California Sues Umbilical Cord Blood Bank

     MONTEREY, Calif. (CN) – An umbilical cord blood bank went out of business without telling its customers and turned over its specimens to its medically untrained directors, California claims in court.
     The Monterey County district attorney sued BioBancUSA, its founder Robert Hayner, and treasurer James Swallow, alleging violations of state Health and Safety and Business and Professions Codes.
     Hayner founded the Monterey-based biotechnology firm in 2006, offering cryogenic banking of umbilical cord blood and white blood cells.
     Umbilical cord blood is rich in stem cells, which can be engineered to grow virtually any tissues or organs, so people have taken to banking them in the event their children may someday need medical services, perhaps as yet uninvented.
     Hayner, who holds a bachelor’s degree in engineering, was CEO for flight simulation firm Carmel Applied Technologies, which was acquired by Alion Science and Technology in 2005, according to BioBancUSA’s website.
     Swallow was the company’s CFO, according to the complaint.
     “Defendants were at all relevant times engaged in the business of collecting and storing umbilical cord blood and white blood cells,” the state says in its complaint.
     “Defendants stored umbilical cord and white blood cell specimens in a cryogenic unit called the BioArchive, cooled by liquid nitrogen. The BioArchive unit was designed to operate robotically with computer-controlled adjustment of liquid nitrogen levels and around the clock electric monitoring.”
     On its website, BioBancUSA encourages potential customers to preserve their white blood cells because it “allows you to preserve your immune system in its healthy state so it can be used for future medical therapies if ever needed.”
     The state claims BioBancUSA laid off all its staff in July 2010 after collecting and storing specimens for 4 years, but neglected to tell its customers it had “essentially ceased operations.”
     The company turned over care and preservation of its specimens to Hayner and Swallow, the state says.
     “Starting in or about July 2010, instead of utilizing trained medical and laboratory staff to monitor and maintain the BioArchive unit containing customer specimens, defendants Robert Hayes and James Swallow, neither of whom was medically trained or certified to work in a laboratory setting, attempted to maintain the unit themselves by occasionally adding liquid nitrogen manually,” according to the complaint.
     BioBancUSA’s license with the California Department of Public Health Biologics was revoked in October 2010 when its medical and laboratory director resigned without appointing a replacement, the state claims.
     Despite having no license or medical training, Hayner and Swallow continued caring for the specimens in the BioArchive for nearly a year before transferring them to Family Cord, a blood bank in Southern California, the states says.
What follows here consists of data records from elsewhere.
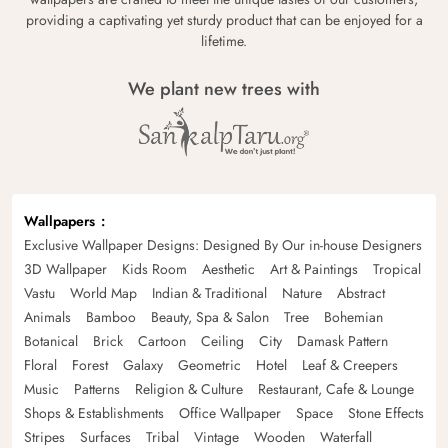
providing a captivating yet sturdy product that can be enjoyed for a
lifetime.
We plant new trees with
Wallpapers
Exclusive Wallpaper Designs: Designed By Our in-house Designers
3D Wallpaper
Kids Room
Aesthetic
Art & Paintings
Tropical
Vastu
World Map
Indian & Traditional
Nature
Abstract
Animals
Bamboo
Beauty, Spa & Salon
Tree
Bohemian
Botanical
Brick
Cartoon
Ceiling
City
Damask Pattern
Floral
Forest
Galaxy
Geometric
Hotel
Leaf & Creepers
Music
Patterns
Religion & Culture
Restaurant, Cafe & Lounge
Shops & Establishments
Office Wallpaper
Space
Stone Effects
Stripes
Surfaces
Tribal
Vintage
Wooden
Waterfall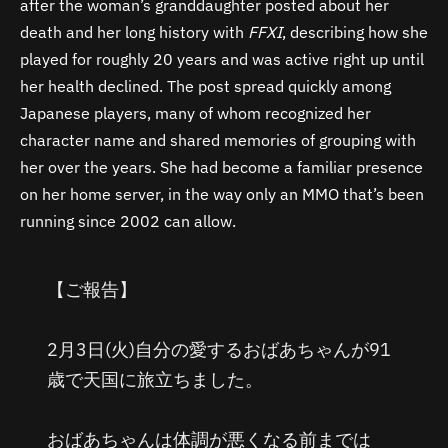
after the woman’s granddaughter posted about her
death and her long history with
FFXI
, describing how she
played for roughly 20 years and was active right up until
her health declined. The post spread quickly among
Japanese players, many of whom recognized her
character name and shared memories of grouping with
her over the years. She had become a familiar presence
on her home server, in the way only an MMO that’s been
running since 2002 can allow.
【ご報告】
2月3日(火)自分の愛するおばあちゃんが91
歳で天国に旅立ちました。
おばあちゃんは体調が悪くなる前までは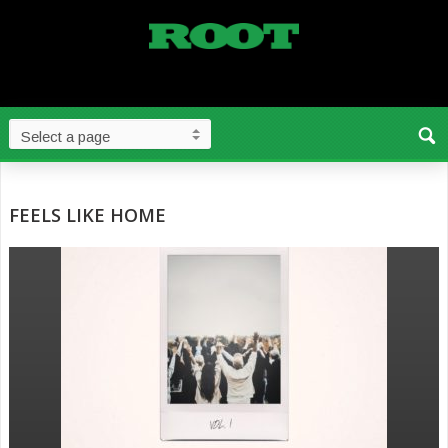
FEELS LIKE HOME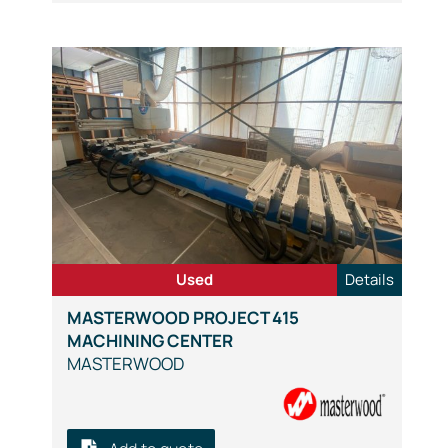
Used
Details
MASTERWOOD PROJECT 415
MACHINING CENTER
MASTERWOOD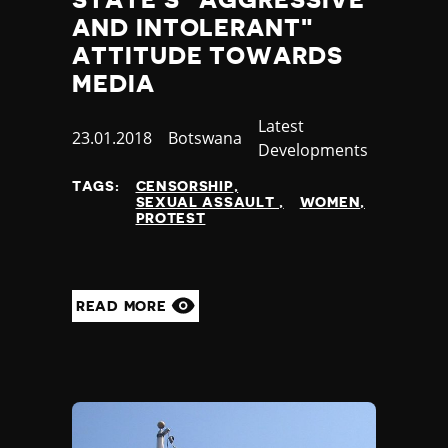
AND INTOLERANT"
ATTITUDE TOWARDS
MEDIA
Category
Latest
Published
23.01.2018
Country
Botswana
Developments
at
TAGS:
CENSORSHIP
SEXUAL ASSAULT
WOMEN
PROTEST
READ MORE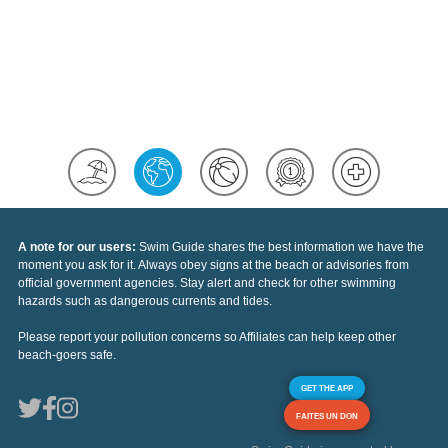
A note for our users:
Swim Guide shares the best information we have the
moment you ask for it. Always obey signs at the beach or advisories from
official government agencies. Stay alert and check for other swimming
hazards such as dangerous currents and tides.
Please report your pollution concerns so Affiliates can help keep other
beach-goers safe.
GET THE APP
FAITES UN DON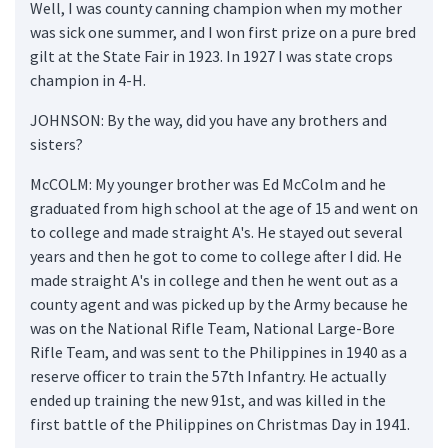
Well, I was county canning champion when my mother
was sick one summer, and I won first prize on a pure bred
gilt at the State Fair in 1923. In 1927 I was state crops
champion in 4-H.
JOHNSON: By the way, did you have any brothers and
sisters?
McCOLM: My younger brother was Ed McColm and he
graduated from high school at the age of 15 and went on
to college and made straight A's. He stayed out several
years and then he got to come to college after I did. He
made straight A's in college and then he went out as a
county agent and was picked up by the Army because he
was on the National Rifle Team, National Large-Bore
Rifle Team, and was sent to the Philippines in 1940 as a
reserve officer to train the 57th Infantry. He actually
ended up training the new 91st, and was killed in the
first battle of the Philippines on Christmas Day in 1941.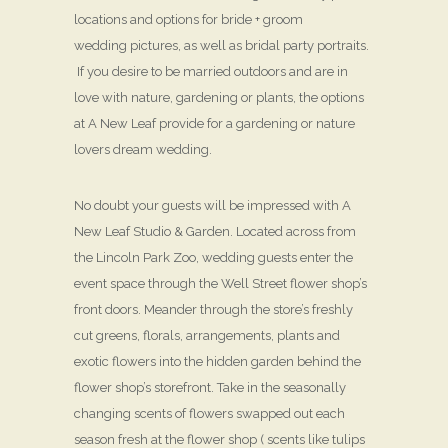
locations and options for bride + groom
wedding pictures, as well as bridal party portraits.
If you desire to be married outdoors and are in
love with nature, gardening or plants, the options
at A New Leaf provide for a gardening or nature
lovers dream wedding.
No doubt your guests will be impressed with A
New Leaf Studio & Garden. Located across from
the Lincoln Park Zoo, wedding guests enter the
event space through the Well Street flower shop’s
front doors. Meander through the store’s freshly
cut greens, florals, arrangements, plants and
exotic flowers into the hidden garden behind the
flower shop’s storefront. Take in the seasonally
changing scents of flowers swapped out each
season fresh at the flower shop ( scents like tulips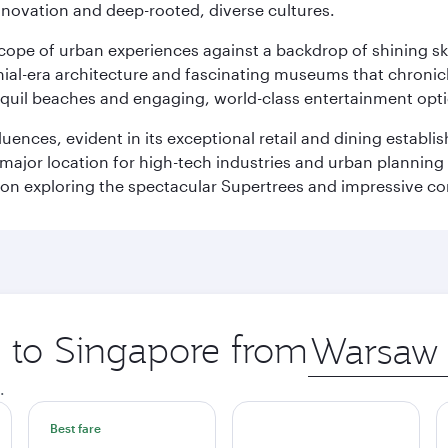
innovation and deep-rooted, diverse cultures.
oscope of urban experiences against a backdrop of shining s
al-era architecture and fascinating museums that chronicle t
ranquil beaches and engaging, world-class entertainment opt
fluences, evident in its exceptional retail and dining establ
 major location for high-tech industries and urban planning 
on exploring the spectacular Supertrees and impressive con
p to Singapore from
Origin
city
.
Best fare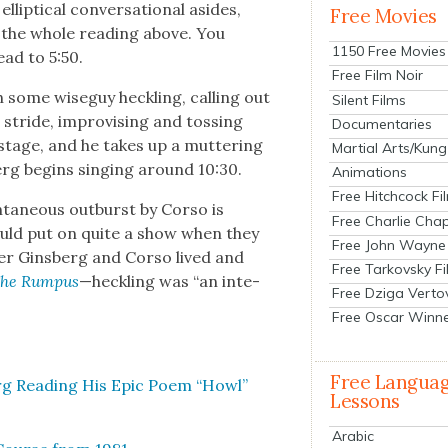
ip­ti­cal con­ver­sa­tion­al asides,
Free Movies
 the whole read­ing above. You
1150 Free Movies
ead to 5:50.
Free Film Noir
 some wiseguy heck­ling, call­ing out
Silent Films
n stride, impro­vis­ing and toss­ing
Documentaries
stage, and he takes up a mut­ter­ing
Martial Arts/Kung
berg begins singing around 10:30.
Animations
Free Hitchcock Fi
a­neous out­burst by Cor­so is
Free Charlie Chap
could put on quite a show when they
Free John Wayne
­er Gins­berg and Cor­so lived and
Free Tarkovsky F
he Rum­pus
—heck­ling was “an inte­
Free Dziga Verto
Free Oscar Winn
Free Langua
erg Read­ing His Epic Poem “Howl”
Lessons
Arabic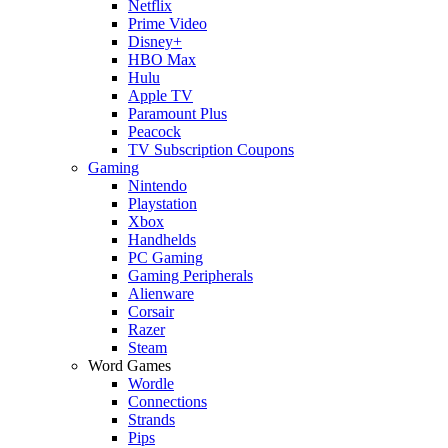
Netflix
Prime Video
Disney+
HBO Max
Hulu
Apple TV
Paramount Plus
Peacock
TV Subscription Coupons
Gaming
Nintendo
Playstation
Xbox
Handhelds
PC Gaming
Gaming Peripherals
Alienware
Corsair
Razer
Steam
Word Games
Wordle
Connections
Strands
Pips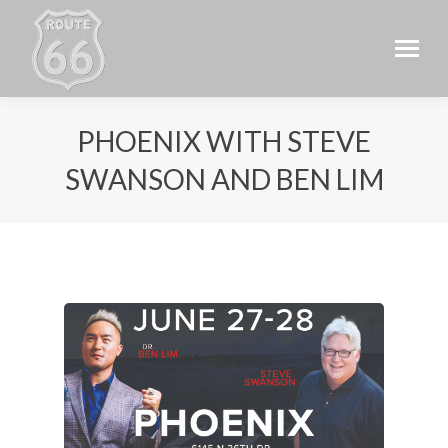
PHOENIX WITH STEVE
SWANSON AND BEN LIM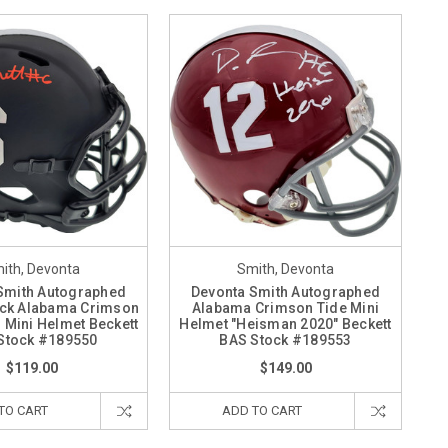
ith, Devonta
Smith, Devonta
Smith Autographed
Devonta Smith Autographed
ack Alabama Crimson
Alabama Crimson Tide Mini
 Mini Helmet Beckett
Helmet "Heisman 2020" Beckett
Stock #189550
BAS Stock #189553
$119.00
$149.00
TO CART
ADD TO CART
It says the specimens were transferred on Aug 1, 2011.
     “CordBancUSA and BioBancUSA customers were subsequently notified by Family Cord of the transfer,” the complaint states.
     The state accuses BioBancUSA of engaging in false advertising by, among other things, advertising state-of-the-art umbilical cord blood and white blood cell cryogenic storage services on its website and enrolling new patients after it had ceased operations.
     It also violated quality control policies established by the American Association of Blood Banks, such as not having enough qualified staff and failing to maintain their specimen storage equipment, the complaint states.
     The state seeks $267,500 in civil penalties and $50,000 for the costs of suit, including investigation. It also seeks a permanent injunction forcing the firm to inactivate the BioBancUSA website, and “refrain from reactivating the CordBancUSA.com web site.”
     Monterey County District Attorney Dean Flippo filed the complaint.